* TO DO
In the entries below, begin at the line with "Zobacz telefon" and stop after the line with "gewaltsame Abrechnung mit dem dortigen"; output those lines exactly and omit the pictures.

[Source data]
========================================================================

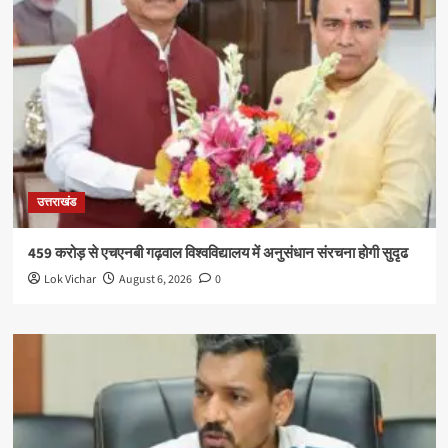
उत्तराखंड
459 करोड़ से एचएनबी गढ़वाल विश्वविद्यालय में अनुसंधान संरचना होगी सुदृढ
Lok Vichar
August 6, 2026
0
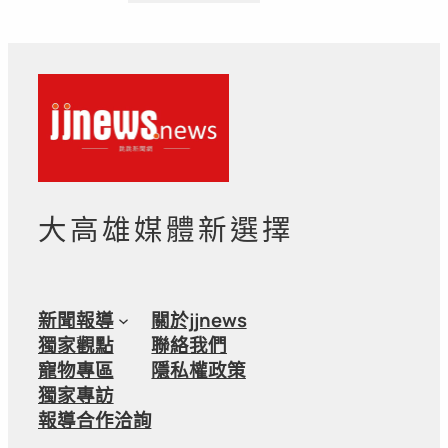
大高雄媒體新選擇
新聞報導
關於jjnews
獨家觀點
聯絡我們
寵物專區
隱私權政策
獨家專訪
報導合作洽詢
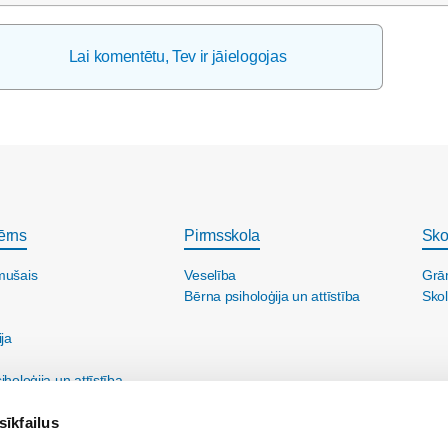
Lai komentētu, Tev ir jāielogojas
ērns
Pirmsskola
Sko
mušais
Veselība
Grā
Bērna psiholoģija un attīstība
Skol
ija
holoģija un attīstība
sīkfailus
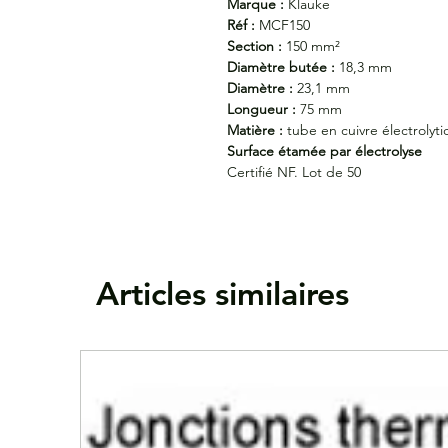
Marque :
Klauke
Réf :
MCF150
Section :
150 mm²
Diamètre butée :
18,3 mm
Diamètre :
23,1 mm
Longueur :
75 mm
Matière :
tube en cuivre électroly
Surface étamée par électrolyse
Certifié NF. Lot de 50
Articles similaires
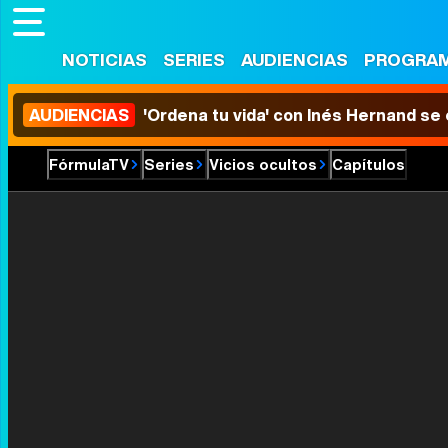
NOTICIAS
SERIES
AUDIENCIAS
PROGRA
AUDIENCIAS
'Ordena tu vida' con Inés Hernand se
FórmulaTV
Series
Vicios ocultos
Capítulos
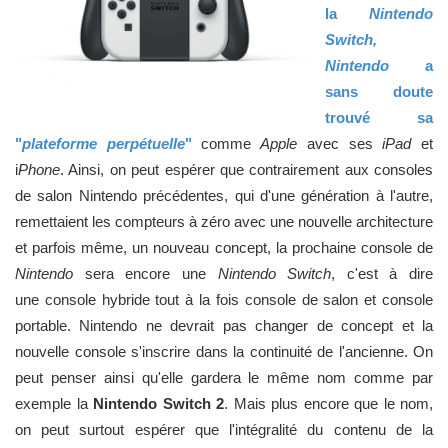
la
Nintendo
Switch,
Nintendo
a
sans doute
trouvé sa
"
plateforme perpétuelle
"
comme
Apple
avec ses
iPad
et
i
Phone
. Ainsi, on peut espérer que contrairement aux consoles
de salon Nintendo précédentes, qui d'une génération à l'autre,
remettaient les compteurs à zéro avec une nouvelle architecture
et parfois même, un nouveau concept, la prochaine console de
Nintendo
sera encore une
Nintendo Switch
, c'est à dire
une console hybride tout à la fois console de salon et console
portable. Nintendo ne devrait pas changer de concept et la
nouvelle console s'inscrire dans la continuité de l'ancienne. On
peut penser ainsi qu'elle gardera le même nom comme par
exemple la
Nintendo Switch 2
. Mais plus encore que le nom,
on peut surtout espérer que l'intégralité du contenu de la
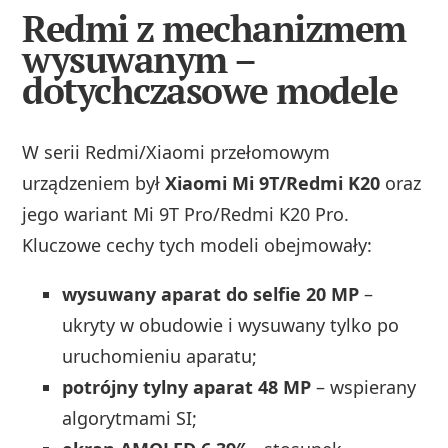
Redmi z mechanizmem
wysuwanym –
dotychczasowe modele
W serii Redmi/Xiaomi przełomowym
urządzeniem był
Xiaomi Mi 9T/Redmi K20
oraz
jego wariant Mi 9T Pro/Redmi K20 Pro.
Kluczowe cechy tych modeli obejmowały:
wysuwany aparat do selfie 20 MP
–
ukryty w obudowie i wysuwany tylko po
uruchomieniu aparatu;
potrójny tylny aparat 48 MP
– wspierany
algorytmami SI;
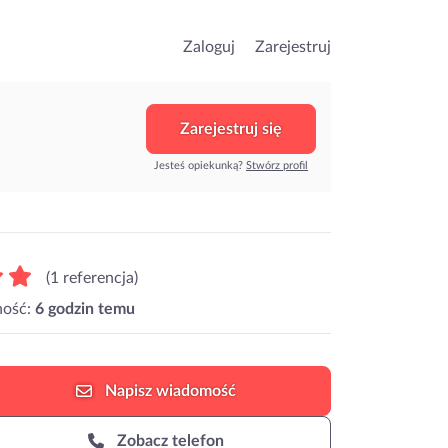
Zaloguj
Zarejestruj
Zarejestruj się
Jesteś opiekunką?
Stwórz profil
(1 referencja)
ność:
6 godzin temu
Napisz
wiadomość
Zobacz telefon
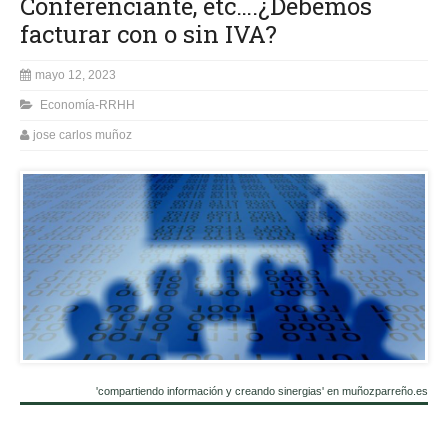
Conferenciante, etc….¿Debemos
facturar con o sin IVA?
mayo 12, 2023
Economía-RRHH
jose carlos muñoz
'compartiendo información y creando sinergias' en muñozparreño.es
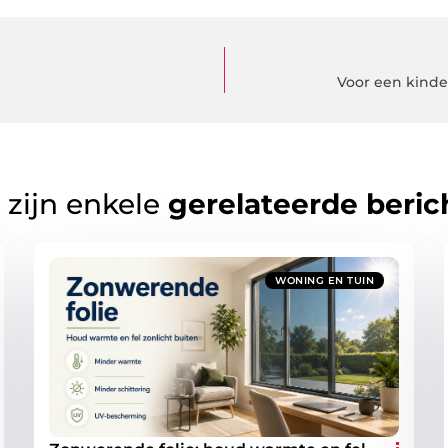
Voor een kinde
 zijn enkele
gerelateerde beric
WONING EN TUIN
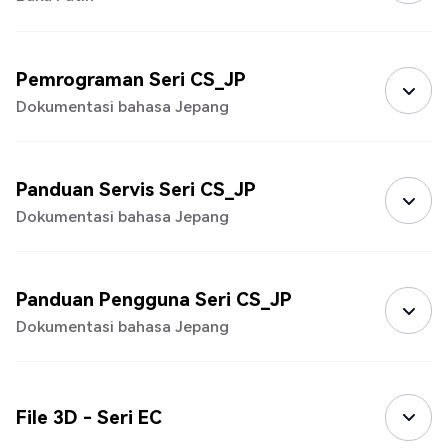
Pemrograman Seri CS_JP
Dokumentasi bahasa Jepang
Panduan Servis Seri CS_JP
Dokumentasi bahasa Jepang
Panduan Pengguna Seri CS_JP
Dokumentasi bahasa Jepang
File 3D - Seri EC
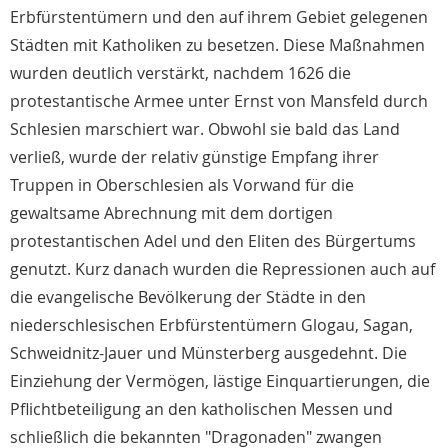
Erbfürstentümern und den auf ihrem Gebiet gelegenen
Städten mit Katholiken zu besetzen. Diese Maßnahmen
wurden deutlich verstärkt, nachdem 1626 die
protestantische Armee unter Ernst von Mansfeld durch
Schlesien marschiert war. Obwohl sie bald das Land
verließ, wurde der relativ günstige Empfang ihrer
Truppen in Oberschlesien als Vorwand für die
gewaltsame Abrechnung mit dem dortigen
protestantischen Adel und den Eliten des Bürgertums
genutzt. Kurz danach wurden die Repressionen auch auf
die evangelische Bevölkerung der Städte in den
niederschlesischen Erbfürstentümern Glogau, Sagan,
Schweidnitz-Jauer und Münsterberg ausgedehnt. Die
Einziehung der Vermögen, lästige Einquartierungen, die
Pflichtbeteiligung an den katholischen Messen und
schließlich die bekannten "Dragonaden" zwangen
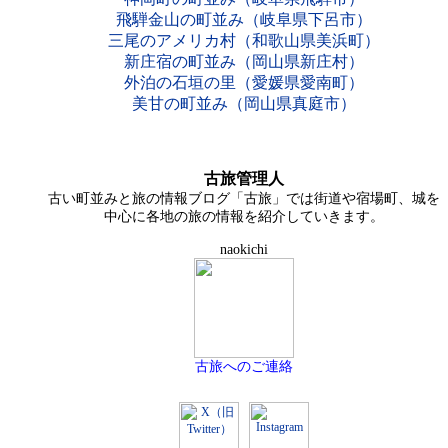
飛騨金山の町並み（岐阜県下呂市）
三尾のアメリカ村（和歌山県美浜町）
新庄宿の町並み（岡山県新庄村）
外泊の石垣の里（愛媛県愛南町）
美甘の町並み（岡山県真庭市）
古旅管理人
古い町並みと旅の情報ブログ「古旅」では街道や宿場町、城を
中心に各地の旅の情報を紹介していきます。
naokichi
古旅へのご連絡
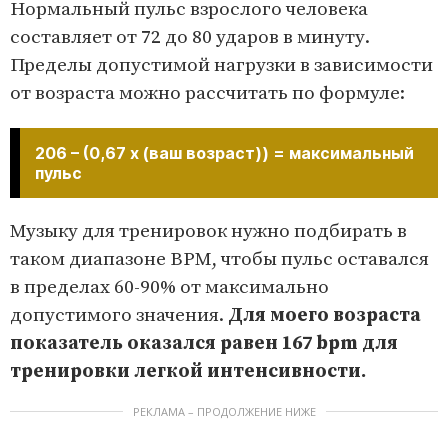
Нормальный пульс взрослого человека
составляет от 72 до 80 ударов в минуту.
Пределы допустимой нагрузки в зависимости
от возраста можно рассчитать по формуле:
206 – (0,67 x (ваш возраст)) = максимальный
пульс
Музыку для тренировок нужно подбирать в
таком диапазоне BPM, чтобы пульс оставался
в пределах 60-90% от максимально
допустимого значения.
Для моего возраста
показатель оказался равен 167 bpm для
тренировки легкой интенсивности.
РЕКЛАМА – ПРОДОЛЖЕНИЕ НИЖЕ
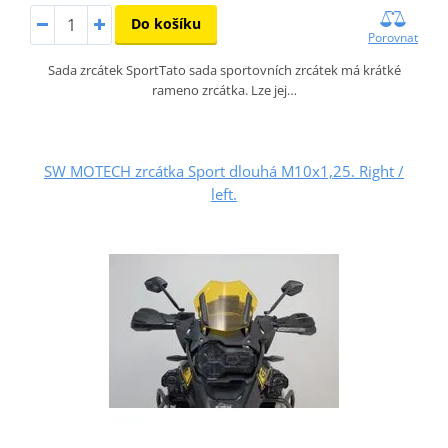
Do košíku
Porovnat
Sada zrcátek SportTato sada sportovních zrcátek má krátké
rameno zrcátka. Lze jej…
SW MOTECH zrcátka Sport dlouhá M10x1,25. Right /
left.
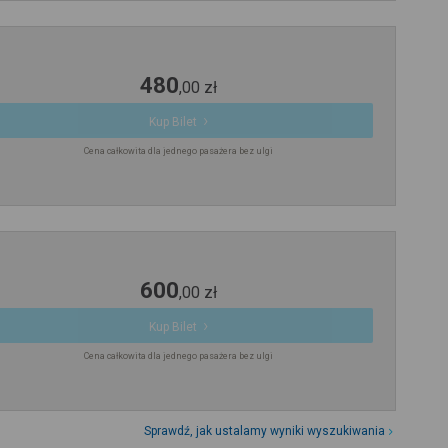
480
,
00
zł
Kup Bilet
Cena całkowita dla jednego pasażera bez ulgi
600
,
00
zł
Kup Bilet
Cena całkowita dla jednego pasażera bez ulgi
Sprawdź, jak ustalamy wyniki wyszukiwania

========================================================================

* EXPECTED ANSWER
Zobacz telefon
Conferenciante, etc….¿Debemos
facturar con o sin IVA?
mayo 12, 2023
Economía-RRHH
jose carlos muñoz
'compartiendo información y creando sinergias' en muñozparreño.es
Voor een kinde
 zijn enkele
gerelateerde beric
WONING EN TUIN
Pemrograman Seri CS_JP
Dokumentasi bahasa Jepang
Panduan Servis Seri CS_JP
Dokumentasi bahasa Jepang
Panduan Pengguna Seri CS_JP
Dokumentasi bahasa Jepang
File 3D - Seri EC
Erbfürstentümern und den auf ihrem Gebiet gelegenen
Städten mit Katholiken zu besetzen. Diese Maßnahmen
wurden deutlich verstärkt, nachdem 1626 die
protestantische Armee unter Ernst von Mansfeld durch
Schlesien marschiert war. Obwohl sie bald das Land
verließ, wurde der relativ günstige Empfang ihrer
Truppen in Oberschlesien als Vorwand für die
gewaltsame Abrechnung mit dem dortigen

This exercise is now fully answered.